In the Middle East, blaming foreign influences has become a common strategy among leaders to dismiss the unrest in their countries. In fact, this trend has been going on in the Middle East for much longer than the last few years. The West can view these statements as absurd and choose to ignore them, but they reveal more than meets the eye about the general sentiment towards the U.S. in the Middle East. If the U.S. wants to succeed in its counter-terrorism and security-related foreign-policy objectives in the Middle East, it needs to pay more attention to the public opinion in the region.
Tens of thousands of protesters had poured into the streets in June for an anti-government rally calling for Turkish Prime Minister Recep Tayyip Erdogan’s resignation, and accusing him of becoming an authoritarian leader.
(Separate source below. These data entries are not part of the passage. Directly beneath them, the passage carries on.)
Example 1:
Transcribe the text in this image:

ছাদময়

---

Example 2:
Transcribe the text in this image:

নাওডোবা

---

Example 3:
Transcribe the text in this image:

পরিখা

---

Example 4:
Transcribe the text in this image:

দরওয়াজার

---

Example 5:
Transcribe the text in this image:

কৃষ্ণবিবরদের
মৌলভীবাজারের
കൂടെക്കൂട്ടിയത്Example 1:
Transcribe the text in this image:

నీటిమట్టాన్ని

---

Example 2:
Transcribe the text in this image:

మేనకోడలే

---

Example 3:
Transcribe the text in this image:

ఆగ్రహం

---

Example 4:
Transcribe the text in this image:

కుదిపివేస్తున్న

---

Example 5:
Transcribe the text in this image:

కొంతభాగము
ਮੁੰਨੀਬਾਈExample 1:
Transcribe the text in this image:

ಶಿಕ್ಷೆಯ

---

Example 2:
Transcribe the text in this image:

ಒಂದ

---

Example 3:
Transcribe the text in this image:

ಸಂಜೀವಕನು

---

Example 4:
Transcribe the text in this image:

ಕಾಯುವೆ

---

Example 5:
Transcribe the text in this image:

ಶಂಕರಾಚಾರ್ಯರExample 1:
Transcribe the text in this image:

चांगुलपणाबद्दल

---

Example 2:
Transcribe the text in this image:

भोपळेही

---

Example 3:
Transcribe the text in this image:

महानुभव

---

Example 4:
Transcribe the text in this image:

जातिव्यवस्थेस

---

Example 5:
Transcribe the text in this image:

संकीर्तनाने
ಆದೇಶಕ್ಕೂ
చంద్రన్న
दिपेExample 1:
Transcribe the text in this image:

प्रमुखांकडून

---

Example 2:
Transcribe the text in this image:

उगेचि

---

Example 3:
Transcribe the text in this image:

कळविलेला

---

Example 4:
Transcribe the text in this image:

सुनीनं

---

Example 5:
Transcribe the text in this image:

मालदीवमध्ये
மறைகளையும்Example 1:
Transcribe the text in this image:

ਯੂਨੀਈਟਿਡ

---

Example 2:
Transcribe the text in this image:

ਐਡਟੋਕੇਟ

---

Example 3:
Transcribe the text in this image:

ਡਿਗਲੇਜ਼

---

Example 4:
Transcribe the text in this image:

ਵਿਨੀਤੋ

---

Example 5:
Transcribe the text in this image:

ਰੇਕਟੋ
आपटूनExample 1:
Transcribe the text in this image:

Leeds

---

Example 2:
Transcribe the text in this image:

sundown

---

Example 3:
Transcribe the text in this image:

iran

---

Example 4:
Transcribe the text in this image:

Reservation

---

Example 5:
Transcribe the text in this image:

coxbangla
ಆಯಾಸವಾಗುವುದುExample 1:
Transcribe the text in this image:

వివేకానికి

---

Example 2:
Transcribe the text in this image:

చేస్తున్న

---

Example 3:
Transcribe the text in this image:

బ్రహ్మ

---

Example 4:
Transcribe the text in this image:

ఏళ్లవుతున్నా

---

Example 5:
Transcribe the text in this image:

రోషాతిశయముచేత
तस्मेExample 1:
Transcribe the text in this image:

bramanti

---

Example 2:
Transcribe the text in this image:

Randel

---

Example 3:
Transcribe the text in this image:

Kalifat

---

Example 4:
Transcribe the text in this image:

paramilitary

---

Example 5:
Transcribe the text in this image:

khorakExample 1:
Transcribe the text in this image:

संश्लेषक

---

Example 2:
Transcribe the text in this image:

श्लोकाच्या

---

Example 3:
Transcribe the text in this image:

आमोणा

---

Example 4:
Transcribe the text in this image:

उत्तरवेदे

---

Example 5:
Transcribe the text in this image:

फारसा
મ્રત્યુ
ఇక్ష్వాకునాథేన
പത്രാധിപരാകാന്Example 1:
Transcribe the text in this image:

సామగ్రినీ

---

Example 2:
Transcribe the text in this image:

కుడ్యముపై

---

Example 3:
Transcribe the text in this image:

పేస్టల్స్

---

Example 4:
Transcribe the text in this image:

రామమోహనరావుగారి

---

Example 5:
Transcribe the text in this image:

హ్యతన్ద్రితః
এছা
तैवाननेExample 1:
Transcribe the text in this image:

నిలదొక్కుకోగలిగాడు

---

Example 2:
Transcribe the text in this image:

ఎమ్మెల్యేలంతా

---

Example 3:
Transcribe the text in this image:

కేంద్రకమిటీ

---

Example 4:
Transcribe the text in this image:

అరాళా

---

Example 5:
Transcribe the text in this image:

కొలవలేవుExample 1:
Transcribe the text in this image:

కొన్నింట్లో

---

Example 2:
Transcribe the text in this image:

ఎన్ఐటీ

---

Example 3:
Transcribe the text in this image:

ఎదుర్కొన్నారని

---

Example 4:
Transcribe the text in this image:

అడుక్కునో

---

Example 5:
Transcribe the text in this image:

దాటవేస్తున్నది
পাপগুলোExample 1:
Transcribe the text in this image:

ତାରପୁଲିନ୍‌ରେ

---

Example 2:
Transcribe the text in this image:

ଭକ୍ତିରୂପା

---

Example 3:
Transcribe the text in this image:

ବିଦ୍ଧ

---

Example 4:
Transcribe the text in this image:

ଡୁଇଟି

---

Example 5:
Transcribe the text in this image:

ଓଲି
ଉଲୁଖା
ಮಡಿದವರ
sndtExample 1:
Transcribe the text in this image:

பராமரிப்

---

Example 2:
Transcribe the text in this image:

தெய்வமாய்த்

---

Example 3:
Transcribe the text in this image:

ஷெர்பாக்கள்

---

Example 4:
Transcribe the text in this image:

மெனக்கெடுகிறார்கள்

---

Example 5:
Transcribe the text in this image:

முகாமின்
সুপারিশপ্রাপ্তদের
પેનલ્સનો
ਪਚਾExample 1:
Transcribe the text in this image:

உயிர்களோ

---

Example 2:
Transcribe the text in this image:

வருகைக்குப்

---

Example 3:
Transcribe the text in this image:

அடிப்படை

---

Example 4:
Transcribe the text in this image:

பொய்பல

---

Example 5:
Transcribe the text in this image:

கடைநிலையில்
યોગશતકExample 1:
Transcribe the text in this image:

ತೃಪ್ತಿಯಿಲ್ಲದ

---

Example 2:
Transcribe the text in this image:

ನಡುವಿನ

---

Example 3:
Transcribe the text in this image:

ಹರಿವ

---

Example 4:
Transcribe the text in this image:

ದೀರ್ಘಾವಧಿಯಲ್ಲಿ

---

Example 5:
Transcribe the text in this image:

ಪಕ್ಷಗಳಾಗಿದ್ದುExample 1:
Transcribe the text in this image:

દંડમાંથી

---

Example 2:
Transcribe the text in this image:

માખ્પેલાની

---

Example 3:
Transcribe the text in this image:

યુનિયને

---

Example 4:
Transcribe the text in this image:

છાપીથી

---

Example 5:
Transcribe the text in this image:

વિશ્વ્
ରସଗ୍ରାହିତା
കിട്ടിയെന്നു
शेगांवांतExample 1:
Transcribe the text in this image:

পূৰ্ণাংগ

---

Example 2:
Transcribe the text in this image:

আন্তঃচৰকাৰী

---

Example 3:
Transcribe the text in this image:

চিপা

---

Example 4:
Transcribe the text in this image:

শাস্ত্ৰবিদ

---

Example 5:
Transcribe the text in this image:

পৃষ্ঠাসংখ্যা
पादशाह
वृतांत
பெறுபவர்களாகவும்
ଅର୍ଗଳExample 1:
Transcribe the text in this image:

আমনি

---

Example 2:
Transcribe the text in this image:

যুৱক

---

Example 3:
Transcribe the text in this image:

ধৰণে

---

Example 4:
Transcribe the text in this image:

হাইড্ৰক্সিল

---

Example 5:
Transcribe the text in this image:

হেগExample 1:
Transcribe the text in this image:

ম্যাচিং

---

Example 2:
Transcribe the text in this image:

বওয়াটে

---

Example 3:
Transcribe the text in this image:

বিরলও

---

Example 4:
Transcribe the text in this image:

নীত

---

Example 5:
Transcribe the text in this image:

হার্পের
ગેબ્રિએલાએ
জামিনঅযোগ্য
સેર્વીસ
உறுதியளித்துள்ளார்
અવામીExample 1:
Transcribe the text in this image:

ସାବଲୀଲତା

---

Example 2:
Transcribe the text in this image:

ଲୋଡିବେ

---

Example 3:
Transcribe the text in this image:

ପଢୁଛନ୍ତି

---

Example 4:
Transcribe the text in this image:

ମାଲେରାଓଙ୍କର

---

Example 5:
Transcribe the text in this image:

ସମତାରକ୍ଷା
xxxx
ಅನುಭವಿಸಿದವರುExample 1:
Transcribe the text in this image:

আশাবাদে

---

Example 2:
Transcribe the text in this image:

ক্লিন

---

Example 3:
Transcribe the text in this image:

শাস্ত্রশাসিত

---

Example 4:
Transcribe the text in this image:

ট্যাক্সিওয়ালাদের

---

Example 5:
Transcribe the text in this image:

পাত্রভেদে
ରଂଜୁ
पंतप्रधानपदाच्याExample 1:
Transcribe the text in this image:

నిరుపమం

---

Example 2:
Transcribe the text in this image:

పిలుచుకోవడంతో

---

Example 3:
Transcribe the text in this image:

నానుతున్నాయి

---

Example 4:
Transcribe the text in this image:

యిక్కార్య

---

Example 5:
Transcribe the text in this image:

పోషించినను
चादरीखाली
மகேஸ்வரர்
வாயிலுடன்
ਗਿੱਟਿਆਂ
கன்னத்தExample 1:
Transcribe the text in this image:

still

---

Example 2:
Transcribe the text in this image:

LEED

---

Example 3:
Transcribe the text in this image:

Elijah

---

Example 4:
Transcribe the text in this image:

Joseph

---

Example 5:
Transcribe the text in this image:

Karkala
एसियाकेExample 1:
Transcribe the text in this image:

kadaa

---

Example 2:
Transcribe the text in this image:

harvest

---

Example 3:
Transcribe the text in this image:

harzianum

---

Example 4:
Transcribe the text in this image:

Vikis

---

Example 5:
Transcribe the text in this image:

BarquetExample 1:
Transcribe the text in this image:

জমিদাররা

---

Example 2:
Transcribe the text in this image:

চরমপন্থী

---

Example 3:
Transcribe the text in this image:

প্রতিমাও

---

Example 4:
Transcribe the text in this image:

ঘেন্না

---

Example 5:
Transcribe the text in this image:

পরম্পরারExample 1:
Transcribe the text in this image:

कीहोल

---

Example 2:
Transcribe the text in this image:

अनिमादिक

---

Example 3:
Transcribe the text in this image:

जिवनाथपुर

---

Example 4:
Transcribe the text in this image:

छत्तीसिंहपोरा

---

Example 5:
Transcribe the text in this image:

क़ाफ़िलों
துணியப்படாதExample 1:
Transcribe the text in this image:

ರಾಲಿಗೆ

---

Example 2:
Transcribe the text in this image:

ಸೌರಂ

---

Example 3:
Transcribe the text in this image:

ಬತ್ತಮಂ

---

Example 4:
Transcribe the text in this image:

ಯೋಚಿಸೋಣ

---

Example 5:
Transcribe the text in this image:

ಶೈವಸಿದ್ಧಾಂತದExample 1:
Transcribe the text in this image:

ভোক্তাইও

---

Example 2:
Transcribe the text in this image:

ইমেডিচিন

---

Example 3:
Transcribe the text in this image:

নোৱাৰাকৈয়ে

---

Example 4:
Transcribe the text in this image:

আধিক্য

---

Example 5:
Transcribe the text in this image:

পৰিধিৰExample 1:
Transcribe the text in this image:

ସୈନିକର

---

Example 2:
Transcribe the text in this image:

But Erdogan, rejecting these accusations completely, has not only blamed these protests but also the unrest in Brazil on foreign led-conspirators seeking to destabilize these countries. Sound ridiculous? He’s not the only one. We could go much further, but for now it will suffice to only look back at 2011.
Former Libyan dictator Muammar Gaddafi had pointed fingers at foreigners when the uprising against his 41-year rule had begun, saying it was part of a grand plot to colonize the country. At the UN annual meeting, Syrian Foreign Minister Wallid Moallem blamed Western forces for instigating the uprising in Syria, accusing them of arming and financing religious extremism against the Bashar al-Assad regime. In Iran former President Ahmedinejad had said, "They are trying to foment discord, seeking destruction and a reinforcement of their evil dominance in the region." In Yemen, President Ali Abdullah Saleh blamed the U.S. and Israel for protests, calling them a part of external conspiracies. In Egypt, both pro-Mubarak and pro-Morsi groups have blamed the West for the uprisings that led to the ousting of both leaders.
None of this should come as a surprise. Leaders, in face of attacks on their leadership from within their own societies, may attempt to mobilize their existing supporters and dismiss the crowds by creating an “us against them” phenomenon. Or, on a more innocent level, they may psychologically choose to overlook these rebellions either out of disbelief or delusion. It’s always easier to accept an attack from the outsiders than to question the loyalty of one's own.
The West can observe these leaders’ behavior and turn to any of the explanations above. But these accusations shouldn’t be dismissed so easily if these leaders — no matter how irrational they seem — think there's a political advantage in putting the “West” on the “other side.” What makes them believe that bashing the West might appeal to their domestic opposition? Public opinion of the U.S. in the Middle East remains dangerously low despite the fact that many believed it would considerably improve after the 2009 election of President Obama — a much more favorably viewed president in the Middle East than George W. Bush — and the Arab Spring movement.
Even though the U.S. abandoned Hosni Mubarak and voiced complete support for the Egyptian people’s freedom during the 2011 movement, many people during the 2013 protests against Morsi were blaming the U.S. for supporting another dictatorship in Egypt. Meanwhile the Muslim Brotherhood continued to blame the U.S. for the uprising against Morsi and the subsequent military coup. The inconsistency didn’t matter: It seems that whatever anyone disagreed with, somehow the U.S. was seen as a supporter of it.
Both Benghazi's and Cairo's U.S. embassies were attacked in September 2012 — only shortly after the U.S. had shown considerable support for both Libya's and Egypt’s “freedom” movements against their dictators. Although U.S.–Turkey relations have improved and continue to do so economically, data suggest that anti-Americanism in Turkey has continuously increased since the 2003 Iraq invasion. In Syria, while the Assad regime well aware that the U.S. would prefer a rebel victory, the low-key response to the conflict by the U.S. is antagonizing the rebels and victims of the civil war more and more. In Yemen, civilian casualties of CIA drone strikes have caused many tribal residents and young activists to turn against the U.S.
The policies that have led to this sentiment could be debated between the West and the Middle East forever. But the reality remains: If the West truly wants to mend its relationship with the Middle East and achieve its security objectives, it needs to start improving the public sentiment in these countries and not just seek to gain leverage over leaders with economic and military aid. The U.S. needs to consider the reasons behind the anti-American rhetoric of Middle Eastern leaders in terms of the society such rhetoric is designed to appeal to. Winning the “hearts and minds” strategy is not just about terrorism and radical Islam — it’s about tolerance for culture, promotion of trust, and effective communication.